Chanonat, 1982. J’avais dû assez mal me comporter pour que ma rédaction me dépêche en Auvergne enquêter sur les bals des pompiers. D’Ambert à Issoire, de Riom à Thiers, le pompier auvergnat n’est pas ce que Dieu a posé de plus glamour sur la terre. On n’en fait pas des calendriers et si, par malheur, le feu vient à incendier la moindre grange, personne ne se précipite au dehors pour admirer le corps des sapeurs ardant à l’effort. C’est qu’en Auvergne les pompiers ne sont pas de solides et mâles gaillards, arborant leurs vingt ans et leurs muscles saillants. On les choisit bien vieux, un peu secs, le casque mal ajusté sur leur tête chenue. Si l’un d’entre eux tombe, il brûle comme le premier fétu venu et sa veuve se console à l’idée qu’elle ne se ruinera pas en coûteux enterrement.
Le pompier auvergnat ne présente qu’un seul intérêt : une fois l’an, il organise un bal. Un vieux chapiteau, une estrade improvisée et, par-dessus, une brigade toute entière de sapeurs qui essaient de tirer des sons d’instruments qui ne leur ont rien fait. Sur la piste, une population passablement avinée esquisse des pas de ce que l’on croit être une danse. Il ne faut pas tenter le rock quand on ne sait que la bourrée.
Je m’étais commencée à la Gentiane et je finissais ma deuxième bouteille de Saint-Pourçain, quand un grand escogriffe vint se planter devant moi. Son corps de squelette était couronné d’une tête assez ridicule. Un pantalon à pattes d’éléphant, une chemise à jabot surmonté d’un nœud papillon grotesque, une trop petite veste en tweed étaient censés l’habiller pour l’occasion.

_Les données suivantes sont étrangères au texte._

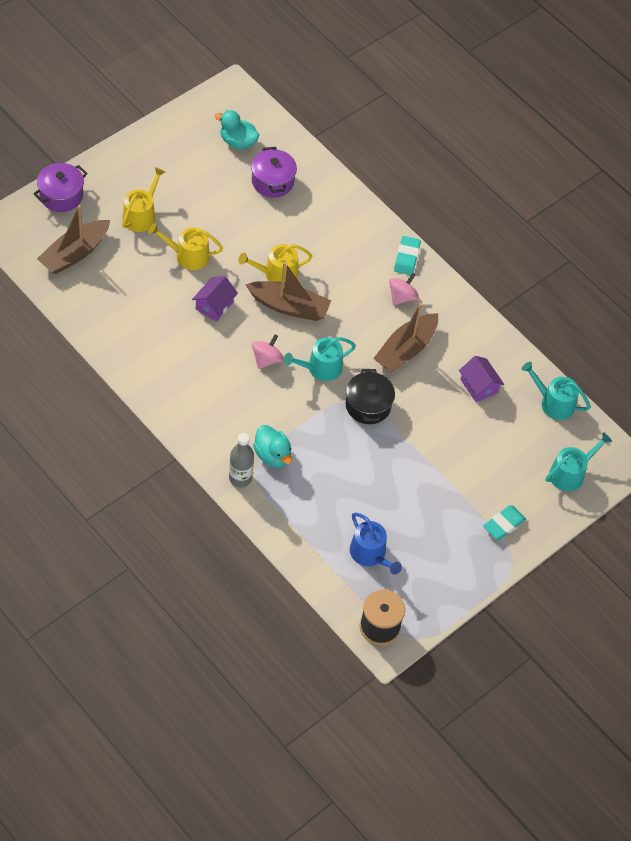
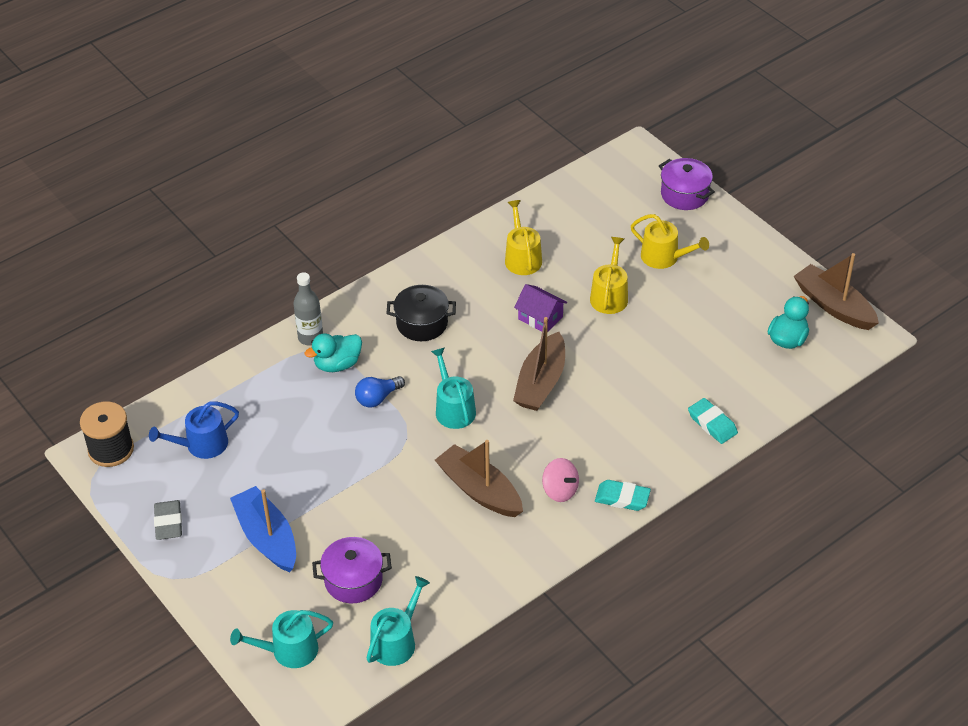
camera: 100 degrees right, 10 degrees down
(74, 253) = (605, 206): brown boat -> brown boat (833, 306)
(266, 359) = (466, 361): pink spinning top -> none
(272, 181) = (729, 371): purple pot -> purple pot (353, 580)
(276, 274) = (588, 372): yellow watering can -> yellow watering can (522, 258)
(311, 423) = (377, 398): none -> blue light bulb
(368, 405) = (399, 450): black pot -> black pot (422, 323)
(456, 571) = (168, 523): none -> grey eraser
(465, 496) = (267, 537): none -> blue boat
(479, 386) = (424, 562): purple house -> none
(503, 524) = (224, 573): turquoise eraser -> turquoise eraser (712, 424)
(570, 473) = (289, 650): turquoise watering can -> turquoise watering can turned 105 degrees clockwise

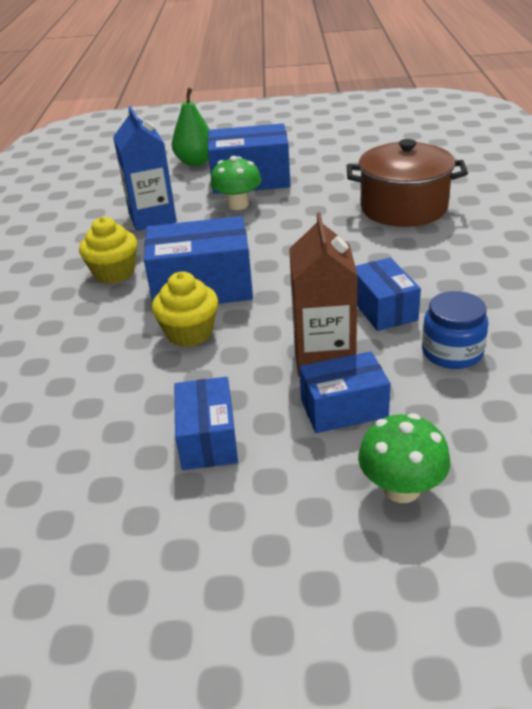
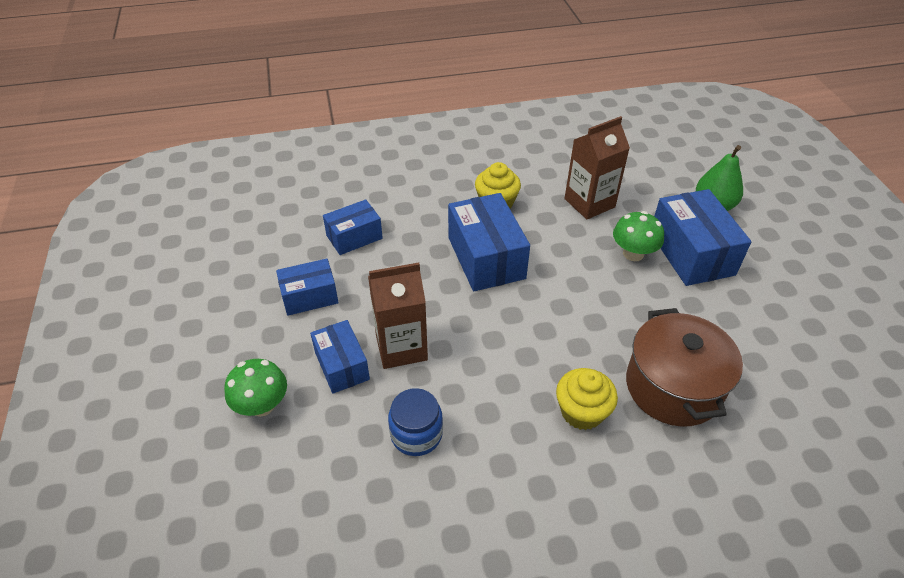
camera: 75 degrees right, 10 degrees up
(152, 218) = (589, 203): blue carton -> brown carton
(189, 333) = (423, 263): yellow cupcake -> yellow cupcake (582, 412)
(383, 309) = (474, 381): blue box -> blue box (354, 237)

Le plus ahurissant est que cet être ridicule était doué de la parole et n’hésitait pas à le montrer.
– Bonchoir, Madame. Je chuis l’accordéonichte de la brigade des chapeurs-pompiers de Chanonat et che ne chèche (du verbe checher) de vous regarder depuis que vous êtes entrée. Puis-che m’acheoir à vos côtés ?
– Ah non, le chuintant ! Il ne s’assied pas à mes côtés. Ou alors il va me chercher une bouteille de Saint-Pourçain. Et fissa.
Il s’exécuta. Cinq minutes plus tard, il revenait, une bouteille de rouge à la main.
– Ch’ai remarqué votre petit acchent, me dit-il en remplissant mon verre. Vous n’êtes pas de Chanonat ?
– Non, non. Je suis allemande.
Il essuya une larme et me raconta, d’une voix émue, qu’il avait dix-sept ans quand les Allemands défilèrent sur les Champs-Elysées. Puis, il s’enfila un verre.
– C’est assez dommache qu’il ne cherve pas à mancher ichi. Vous chavez qu’avec le Chaint-Pourchain, il n’y a rien de mieux que les œufs brouillés. Aimez-vous les œufs brouillés ?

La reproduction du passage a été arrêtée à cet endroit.